■ **Aim**: Reproduce the data below without changes, beginning at the line with "pose: elev=270.8 azim=184.0" and continuing through the line with "Dot at: (127, 125)".
== == ==
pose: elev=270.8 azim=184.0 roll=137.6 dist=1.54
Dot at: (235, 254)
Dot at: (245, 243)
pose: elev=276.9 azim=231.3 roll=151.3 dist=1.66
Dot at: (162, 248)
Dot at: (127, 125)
== == ==
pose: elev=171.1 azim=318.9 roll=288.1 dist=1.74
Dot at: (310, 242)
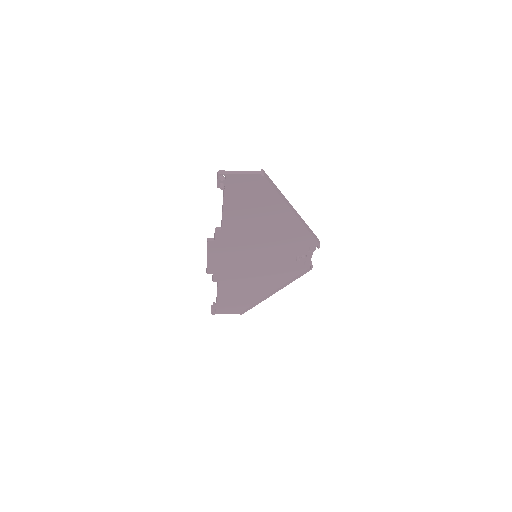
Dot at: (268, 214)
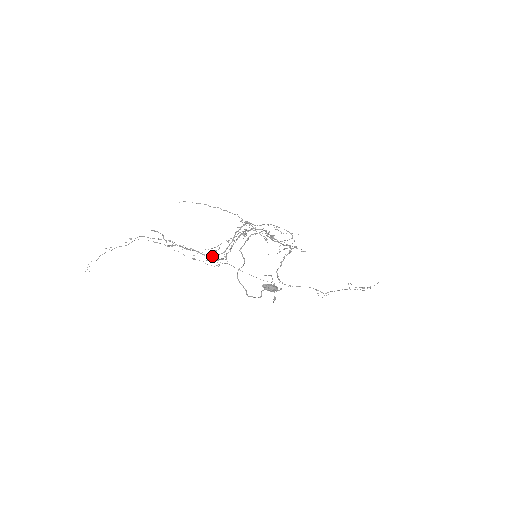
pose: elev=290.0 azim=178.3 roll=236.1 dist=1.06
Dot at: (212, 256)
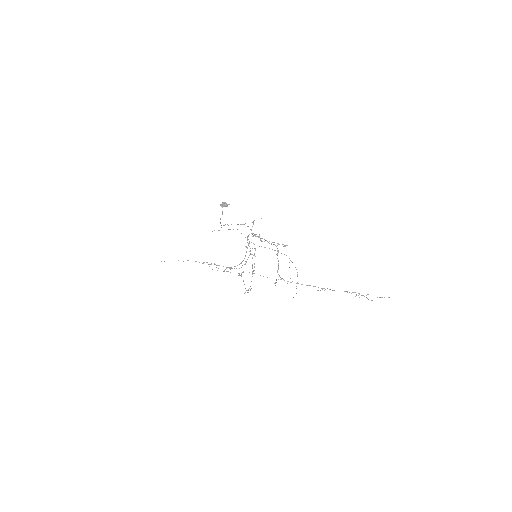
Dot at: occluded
== == ==
■ **Finished answer**:
pose: elev=270.8 azim=184.0 roll=137.6 dist=1.54
Dot at: (235, 254)
Dot at: (245, 243)
pose: elev=276.9 azim=231.3 roll=151.3 dist=1.66
Dot at: (162, 248)
Dot at: (127, 125)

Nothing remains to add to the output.